Disela-sela tangisanya, Roby mencoba untuk berbicara. “Aku tahu kau pasti sangat kecewa kepadaku, aku mengerti. Ini adalah kebodohan terbesarku, aku terlalu angkuh, aku lupa siapa diriku. Aku sadar kaulah yang selalu ada untukku, di saat aku bukan siapa-siapa, kaulah yang selalu ada, di saat aku terpuruk, hanya kau yang menyemangatiku, di saat tak ada yang mempercayaiku, kaulah yang percaya dengan kemampuanku, di saat aku di bawah, kaulah yang selalu bersamaku bahkan membuatku melesat tinggi, namun di saat aku...”
“Cukup! Apa kau tidak dengar apa yang tadi aku ucapkan, pergi!” Karen membentak Roby kencang.
Roby mencoba memegang tangan Karen. “Aku tahu kau butuh waktu untuk bisa memaafkanku.
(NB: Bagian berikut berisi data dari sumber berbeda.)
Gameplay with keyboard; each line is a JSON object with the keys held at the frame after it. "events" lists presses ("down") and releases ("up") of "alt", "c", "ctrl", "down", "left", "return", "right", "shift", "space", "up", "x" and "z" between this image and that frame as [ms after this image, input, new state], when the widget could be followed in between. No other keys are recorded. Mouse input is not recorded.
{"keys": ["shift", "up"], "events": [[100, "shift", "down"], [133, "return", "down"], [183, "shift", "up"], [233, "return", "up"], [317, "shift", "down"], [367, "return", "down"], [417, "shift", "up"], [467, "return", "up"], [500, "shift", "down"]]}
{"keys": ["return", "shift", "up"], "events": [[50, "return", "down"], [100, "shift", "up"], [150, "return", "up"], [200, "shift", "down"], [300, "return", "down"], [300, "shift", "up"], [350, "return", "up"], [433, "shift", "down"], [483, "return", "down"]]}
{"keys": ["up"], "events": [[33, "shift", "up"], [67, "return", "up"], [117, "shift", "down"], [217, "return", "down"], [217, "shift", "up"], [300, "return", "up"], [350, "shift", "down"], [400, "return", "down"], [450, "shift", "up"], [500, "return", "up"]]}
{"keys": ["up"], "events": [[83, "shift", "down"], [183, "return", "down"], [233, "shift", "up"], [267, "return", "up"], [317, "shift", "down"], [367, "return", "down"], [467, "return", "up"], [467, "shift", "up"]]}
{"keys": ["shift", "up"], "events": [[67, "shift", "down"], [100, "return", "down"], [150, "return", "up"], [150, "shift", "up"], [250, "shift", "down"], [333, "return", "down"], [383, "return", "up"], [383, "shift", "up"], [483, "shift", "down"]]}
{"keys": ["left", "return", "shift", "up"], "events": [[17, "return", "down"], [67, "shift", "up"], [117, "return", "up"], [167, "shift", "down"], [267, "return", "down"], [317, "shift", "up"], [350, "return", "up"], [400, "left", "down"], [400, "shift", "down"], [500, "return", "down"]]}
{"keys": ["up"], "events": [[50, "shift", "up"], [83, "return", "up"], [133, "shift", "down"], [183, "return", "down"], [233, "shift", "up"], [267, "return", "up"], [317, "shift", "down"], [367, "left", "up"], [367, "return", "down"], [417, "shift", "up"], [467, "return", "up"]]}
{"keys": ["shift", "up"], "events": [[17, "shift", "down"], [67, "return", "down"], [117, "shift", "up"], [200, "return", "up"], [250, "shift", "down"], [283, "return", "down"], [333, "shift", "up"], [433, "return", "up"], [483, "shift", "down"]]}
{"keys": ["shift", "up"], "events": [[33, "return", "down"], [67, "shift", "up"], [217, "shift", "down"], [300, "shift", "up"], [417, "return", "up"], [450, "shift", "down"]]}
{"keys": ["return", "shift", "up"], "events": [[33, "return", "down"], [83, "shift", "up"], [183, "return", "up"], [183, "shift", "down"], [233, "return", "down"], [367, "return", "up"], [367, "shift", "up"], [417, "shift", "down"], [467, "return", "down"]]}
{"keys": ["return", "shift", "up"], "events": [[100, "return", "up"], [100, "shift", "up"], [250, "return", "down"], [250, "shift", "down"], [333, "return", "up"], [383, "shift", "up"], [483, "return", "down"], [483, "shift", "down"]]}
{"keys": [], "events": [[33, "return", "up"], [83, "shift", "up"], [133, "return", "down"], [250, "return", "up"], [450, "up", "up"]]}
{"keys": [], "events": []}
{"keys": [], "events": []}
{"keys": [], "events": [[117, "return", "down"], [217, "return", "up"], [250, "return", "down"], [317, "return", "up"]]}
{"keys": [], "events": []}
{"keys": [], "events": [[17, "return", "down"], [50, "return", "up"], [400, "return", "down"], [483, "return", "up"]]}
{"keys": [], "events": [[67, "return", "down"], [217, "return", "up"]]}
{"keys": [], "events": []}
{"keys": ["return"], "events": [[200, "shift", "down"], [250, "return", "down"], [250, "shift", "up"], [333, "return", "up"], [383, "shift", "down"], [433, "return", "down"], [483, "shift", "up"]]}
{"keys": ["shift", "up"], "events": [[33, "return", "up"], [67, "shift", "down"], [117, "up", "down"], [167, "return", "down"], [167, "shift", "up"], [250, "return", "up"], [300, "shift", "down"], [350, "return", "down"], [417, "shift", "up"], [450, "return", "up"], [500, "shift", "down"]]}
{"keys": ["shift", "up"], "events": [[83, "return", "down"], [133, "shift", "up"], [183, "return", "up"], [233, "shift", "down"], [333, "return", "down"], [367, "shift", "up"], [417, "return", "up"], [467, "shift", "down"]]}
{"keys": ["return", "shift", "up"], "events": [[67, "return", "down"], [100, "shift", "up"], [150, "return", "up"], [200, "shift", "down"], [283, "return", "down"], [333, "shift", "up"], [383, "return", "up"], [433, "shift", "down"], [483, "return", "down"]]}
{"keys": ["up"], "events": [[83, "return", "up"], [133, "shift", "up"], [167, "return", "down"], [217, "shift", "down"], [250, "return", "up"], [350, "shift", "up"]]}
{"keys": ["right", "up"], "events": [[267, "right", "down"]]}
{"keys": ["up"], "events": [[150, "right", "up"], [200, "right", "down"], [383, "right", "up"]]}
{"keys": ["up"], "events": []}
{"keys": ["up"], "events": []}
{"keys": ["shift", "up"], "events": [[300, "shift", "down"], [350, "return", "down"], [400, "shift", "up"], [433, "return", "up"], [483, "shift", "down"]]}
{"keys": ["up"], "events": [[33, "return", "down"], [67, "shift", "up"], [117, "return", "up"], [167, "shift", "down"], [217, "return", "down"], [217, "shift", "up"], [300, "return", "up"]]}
Aku tahu kau masih mencintaiku.”
Karen kesal, matanya mulai berkaca dan ia menutup pintu rumah. Karen terdiam, bersandar ke pintu, ia menangis. Dari luar Roby mendekat ke depan pintu.
“Maafkan aku, aku mencintaimu, beri aku kesempatan untuk memperbaiki semuanya.”
Roby pergi meninggalkan Karen yang masih dibanjiri tangisnya. Dari balik jendela ia melihat Roby. Sesungguhnya di dalam hati kecilnya, ia ingin mencegah Roby untuk pergi, ingin memeluknya, ingin memaafkannya, namun rasa sakit hatinya mencegah ia untuk melakukan semua itu.
Dalam perjalanan Roby menangis, ia sangat menyesali semua perbuatannya. Kali ini ia lebih memilih untuk tidak mengejar cita-citanya dari pada ia harus kehilangan orang yang ia cintai. Ia sadar keangkuhan dan kebodohannya sangat besarnya, ia merasa pantas untuk diperlakukan seperti ini. Roby mengendarai motor tanpa tujuan, ia tidak ingin pulang, udara malam yang dingin tak menyurutkan rasa bersalahnya.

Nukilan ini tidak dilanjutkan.